Defining company culture puts the power of shaping your company into your own hands. Culture is important for any business, but given that you buy into an existing company culture when you invest in a franchise, it’s important for you to understand what you’re getting into.
Each Franchise Has a Unique Culture
Maui Wowi Hawaiian Coffees & Smoothies encourages franchisees and employees to wear flip flops and Hawaiian shirts, emanating a laid-back culture. Hooters, with its tight shirts and short skirts, provides a sense of accessible guilty pleasure. Every franchise has its own culture, and that culture permeates down to customer experience.
If you’re in the shopping stage of buying a franchise, spend some time in other locations to get a sense of that culture. Do employees embrace it fully, or do they seem forced to shout out a greeting when you walk in? What appeals to you?
Keep in mind that embracing much of a franchise’s culture will be required when you sign your franchise agreement. For branding’s sake, the franchisor wants to ensure that the ethos it has created is spread across each and every franchise location.

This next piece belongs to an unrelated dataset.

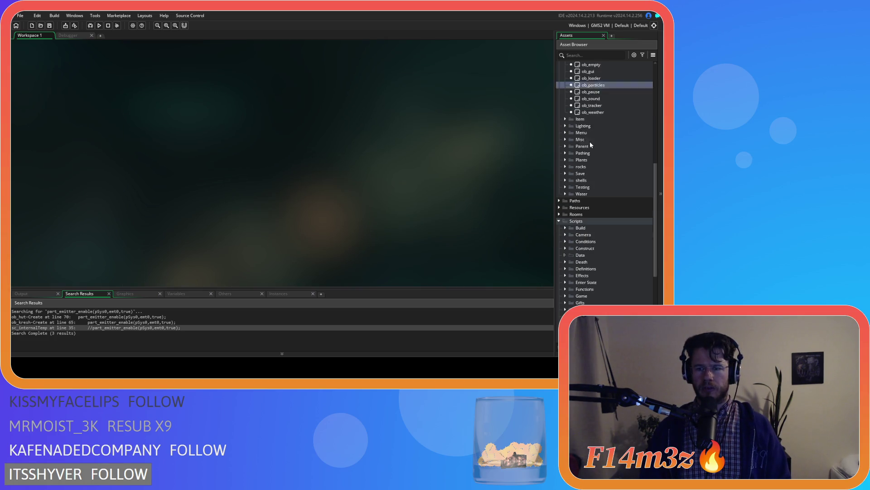
scroll(607, 163, up, 5)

There will be little deviation from that culture, so make sure to pick one you can embrace.
Spreading That Culture
Once you are up and running, it will be your job as the franchisee to spread that franchise culture to your team. Your franchisor will have some guidelines and suggestions on how to do that, but you can find your own innovative ways as well.
Start with the franchise’s mission statement. It will likely be front and center in your franchise paperwork, so study it, understand it, then pass it on. You’ll need to refer back to it again and again, so build team-building activities around it.
The hiring process is your next opportunity to ensure that you bring on employees who embody the characteristics that support the company culture you’re working to cultivate. If you are hiring for your high-end retail franchise, you will look for different qualities than you would if you were hiring for a fast food franchise. What would make a good employee? What kind of people do you want at your franchise?
Then, once you’ve hired help, incorporate communicating that culture in your employee training. This is your opportunity to explain the franchise’s mission statement and elaborate on how employees can embody the corporate culture of the brand.
Developing Your Franchise’s Subculture
Just because the franchisor has a specific company culture doesn’t mean you can’t have your own subculture specific to your location. Maybe you celebrate the start of the weekend by buying pizza for your staff on Friday evenings. Or you encourage everyone to wear festive clothes during the holidays. You have the ability to make working for your franchise a joy, not a slog. It just takes the right company culture.